**Selected extract:**
The Sikhote-Alin meteorite shower at 10:30 a.m. 12 February 1947 is the largest known such shower and among the best documented meteorite falls. Yet much of the material that continues to appear in articles and books is dated and in error. The most often quoted, and dated, sources include E. L. Krinov's book Giant Meteorites (1966) and V. F. Buchwald's Handbook of Iron Meteorites (1975).
Later in this update I will describe my September 1995 visit to this fascinating and meteorite-rich site. I was privileged to become the first foreigner ever to visit the Sikhote-Alin site, according to Valentin Tsvetkov, the world's leading authority on the S-A site and a member of the Russian Academy of Sciences Astronomical Society. I had met Tsvetkov in Moscow in 1992 on my way to take part in the third international Tunguska expedition. Since 1967 he has developed a number of methodologies that have provided significant new details about the meteorite fall.
The cosmic intruder on that clear cold morning streaked across the blue Siberian sky as a monster bolide that plunged into the atmosphere from NNE to SSW at an angle of about 45 degrees. Trailing a dark dust tail some 35 km long, at an altitude of about 4.5 km it broke up as a swarm of tiny fireballs that disappeared behind the foothills of the Sikhote-Alin mountain range about midway between Vladivostok and Khabarovsk. Eyewitnesses said the bolide was brighter than the Sun, and it was observed over an area 300 to 400 km in radius. They also reported that a few minutes after the fireball first appeared they heard thunderous roars like those from heavy-caliber guns echoing among the mountain ridges.
Korney Shvets, one eyewitness I interviewed in the village of Meteority, said "I saw blue flame sparkling in the sky because the meteorite was burning, and there were little fires trailing behind the main body. The windows of the bakery where I was working with my mother and brother trembled. A metal door of the oven flew open, and several hot charcoals fell out onto the floor. I was only 17 at the time, and I was scared because we thought it was an atomic bomb from the Americans. It was soon after the bomb fell on Hiroshima."
Unlike the Tunguska event, the S-A meteorite shower is well understood, including its orbital elements as most recently calculated by Tsvetkov. According to Tsvetkov, this makes the S-A meteorite fall the world's first example of orbit calculation by analysis of the dispersion zone of impacting fragments.

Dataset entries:
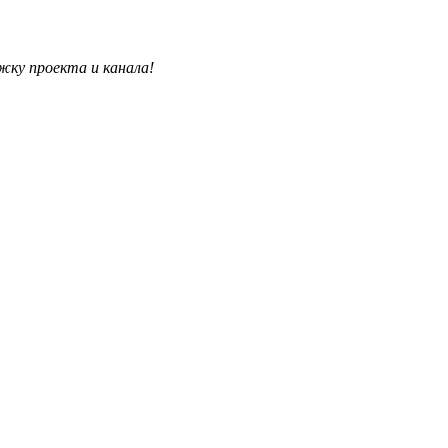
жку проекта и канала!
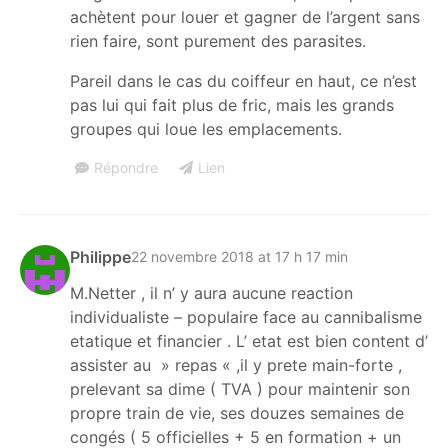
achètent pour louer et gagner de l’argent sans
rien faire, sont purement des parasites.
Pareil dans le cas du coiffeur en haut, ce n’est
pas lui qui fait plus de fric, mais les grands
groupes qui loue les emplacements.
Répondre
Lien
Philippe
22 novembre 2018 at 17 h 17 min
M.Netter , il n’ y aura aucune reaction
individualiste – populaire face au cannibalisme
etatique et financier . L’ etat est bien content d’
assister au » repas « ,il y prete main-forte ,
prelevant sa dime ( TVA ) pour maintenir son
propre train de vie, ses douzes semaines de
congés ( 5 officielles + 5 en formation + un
...
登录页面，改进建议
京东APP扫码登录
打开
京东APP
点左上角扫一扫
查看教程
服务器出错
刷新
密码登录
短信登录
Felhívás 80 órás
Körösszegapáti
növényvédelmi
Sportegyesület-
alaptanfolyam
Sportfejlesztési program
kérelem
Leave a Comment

**Activity list:**
1. In the meteorite account, at what altitude did the bolide break up into a swarm of tiny fireballs?
2. Rewrite the dataset entries as a Markdown table with the columns Row and Line, starting at the line that contains "achètent pour louer" and ending at the line that contains "congés ( 5 officielles + 5 en formation + un", and leave out blank lines.
The meteorite account and the dataset entries are separate material.

**List of solutions:**
1. About 4.5 km.

2.
| Row | Line |
|---|---|
| 1 | achètent pour louer et gagner de l’argent sans |
| 2 | rien faire, sont purement des parasites. |
| 3 | Pareil dans le cas du coiffeur en haut, ce n’est |
| 4 | pas lui qui fait plus de fric, mais les grands |
| 5 | groupes qui loue les emplacements. |
| 6 | Répondre |
| 7 | Lien |
| 8 | Philippe |
| 9 | 22 novembre 2018 at 17 h 17 min |
| 10 | M.Netter , il n’ y aura aucune reaction |
| 11 | individualiste – populaire face au cannibalisme |
| 12 | etatique et financier . L’ etat est bien content d’ |
| 13 | assister au » repas « ,il y prete main-forte , |
| 14 | prelevant sa dime ( TVA ) pour maintenir son |
| 15 | propre train de vie, ses douzes semaines de |
| 16 | congés ( 5 officielles + 5 en formation + un |